◆ Record set ◆
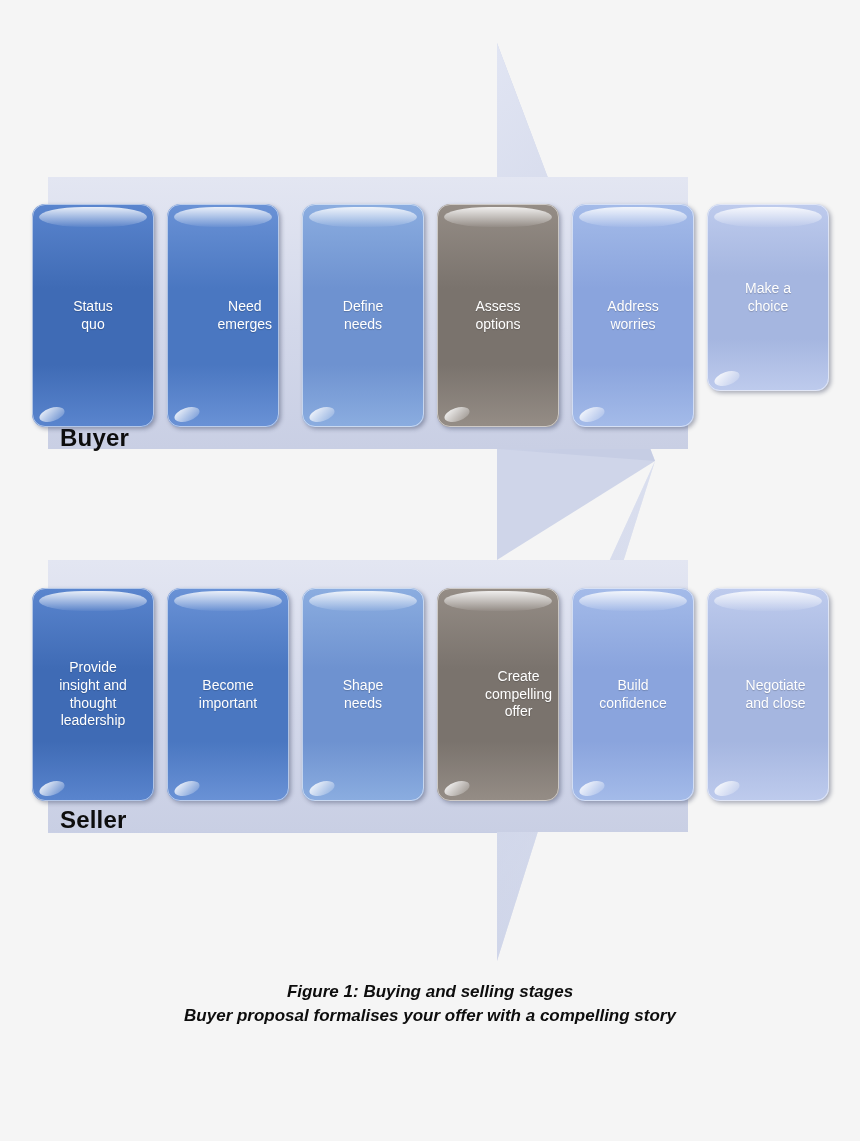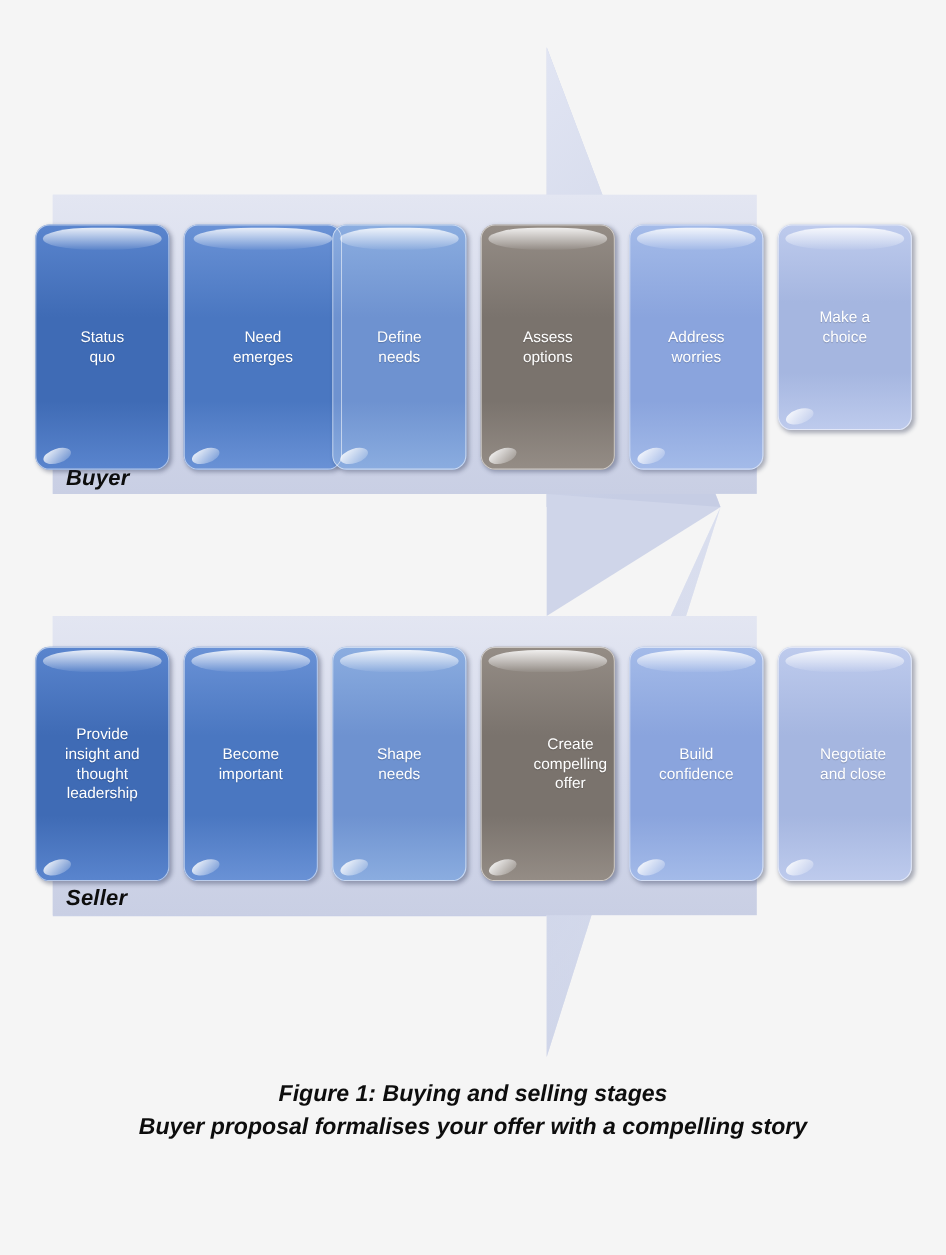--- a/index.html
+++ b/index.html
@@ -163,7 +163,7 @@
         <span class="rim"></span>
         <span class="lbl">Status<br>quo</span>
       </div>
-      <div class="stage-box" style="left: 167px; width: 144px; top: 204px; height: 223px; background: linear-gradient(rgb(106, 146, 214) 0%, rgb(74, 119, 193) 38%, rgb(74, 119, 193) 72%, rgb(106, 146, 214) 100%);">
+      <div class="stage-box" style="left: 167px; width: 112px; top: 204px; height: 223px; background: linear-gradient(rgb(106, 146, 214) 0%, rgb(74, 119, 193) 38%, rgb(74, 119, 193) 72%, rgb(106, 146, 214) 100%); justify-content: flex-end;">
         <span class="rim"></span>
         <span class="lbl">Need<br>emerges</span>
       </div>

◆ Task prompt ◆
Repeat the records above exactly. No pictures go into the repeat.

◆ Worked solution ◆
--- a/index.html
+++ b/index.html
@@ -163,7 +163,7 @@
         <span class="rim"></span>
         <span class="lbl">Status<br>quo</span>
       </div>
-      <div class="stage-box" style="left: 167px; width: 144px; top: 204px; height: 223px; background: linear-gradient(rgb(106, 146, 214) 0%, rgb(74, 119, 193) 38%, rgb(74, 119, 193) 72%, rgb(106, 146, 214) 100%);">
+      <div class="stage-box" style="left: 167px; width: 112px; top: 204px; height: 223px; background: linear-gradient(rgb(106, 146, 214) 0%, rgb(74, 119, 193) 38%, rgb(74, 119, 193) 72%, rgb(106, 146, 214) 100%); justify-content: flex-end;">
         <span class="rim"></span>
         <span class="lbl">Need<br>emerges</span>
       </div>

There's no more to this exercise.